Data extract >>
++++

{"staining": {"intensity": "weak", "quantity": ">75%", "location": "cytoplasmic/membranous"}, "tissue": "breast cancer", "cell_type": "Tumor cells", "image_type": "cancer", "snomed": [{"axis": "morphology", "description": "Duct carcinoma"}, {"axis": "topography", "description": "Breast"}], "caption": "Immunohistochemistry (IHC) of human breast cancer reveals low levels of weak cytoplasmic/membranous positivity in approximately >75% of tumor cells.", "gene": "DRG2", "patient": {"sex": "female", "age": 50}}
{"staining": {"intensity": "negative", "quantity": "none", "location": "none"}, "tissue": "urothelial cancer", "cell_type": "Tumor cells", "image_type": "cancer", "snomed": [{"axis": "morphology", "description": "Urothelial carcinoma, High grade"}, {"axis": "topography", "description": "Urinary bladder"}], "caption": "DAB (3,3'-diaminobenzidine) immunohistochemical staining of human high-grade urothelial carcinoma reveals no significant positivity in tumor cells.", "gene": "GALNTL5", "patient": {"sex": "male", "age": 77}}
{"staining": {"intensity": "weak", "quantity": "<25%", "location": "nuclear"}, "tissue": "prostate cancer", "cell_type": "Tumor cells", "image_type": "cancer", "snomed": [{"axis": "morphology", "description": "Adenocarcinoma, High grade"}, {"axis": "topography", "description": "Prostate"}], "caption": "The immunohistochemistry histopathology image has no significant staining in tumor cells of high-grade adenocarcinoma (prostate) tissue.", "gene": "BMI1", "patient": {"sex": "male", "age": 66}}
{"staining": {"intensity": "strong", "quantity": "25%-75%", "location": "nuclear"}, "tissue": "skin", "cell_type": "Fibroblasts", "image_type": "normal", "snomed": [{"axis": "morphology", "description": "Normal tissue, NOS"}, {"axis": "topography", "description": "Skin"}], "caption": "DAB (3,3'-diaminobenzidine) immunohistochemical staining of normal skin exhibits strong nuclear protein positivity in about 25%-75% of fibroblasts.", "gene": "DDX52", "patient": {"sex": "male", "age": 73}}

++++

Return, word for word, every line from the line with "immunohistochemistry histopathology image" to the final line of the data.

Task answer >>
{"staining": {"intensity": "weak", "quantity": "<25%", "location": "nuclear"}, "tissue": "prostate cancer", "cell_type": "Tumor cells", "image_type": "cancer", "snomed": [{"axis": "morphology", "description": "Adenocarcinoma, High grade"}, {"axis": "topography", "description": "Prostate"}], "caption": "The immunohistochemistry histopathology image has no significant staining in tumor cells of high-grade adenocarcinoma (prostate) tissue.", "gene": "BMI1", "patient": {"sex": "male", "age": 66}}
{"staining": {"intensity": "strong", "quantity": "25%-75%", "location": "nuclear"}, "tissue": "skin", "cell_type": "Fibroblasts", "image_type": "normal", "snomed": [{"axis": "morphology", "description": "Normal tissue, NOS"}, {"axis": "topography", "description": "Skin"}], "caption": "DAB (3,3'-diaminobenzidine) immunohistochemical staining of normal skin exhibits strong nuclear protein positivity in about 25%-75% of fibroblasts.", "gene": "DDX52", "patient": {"sex": "male", "age": 73}}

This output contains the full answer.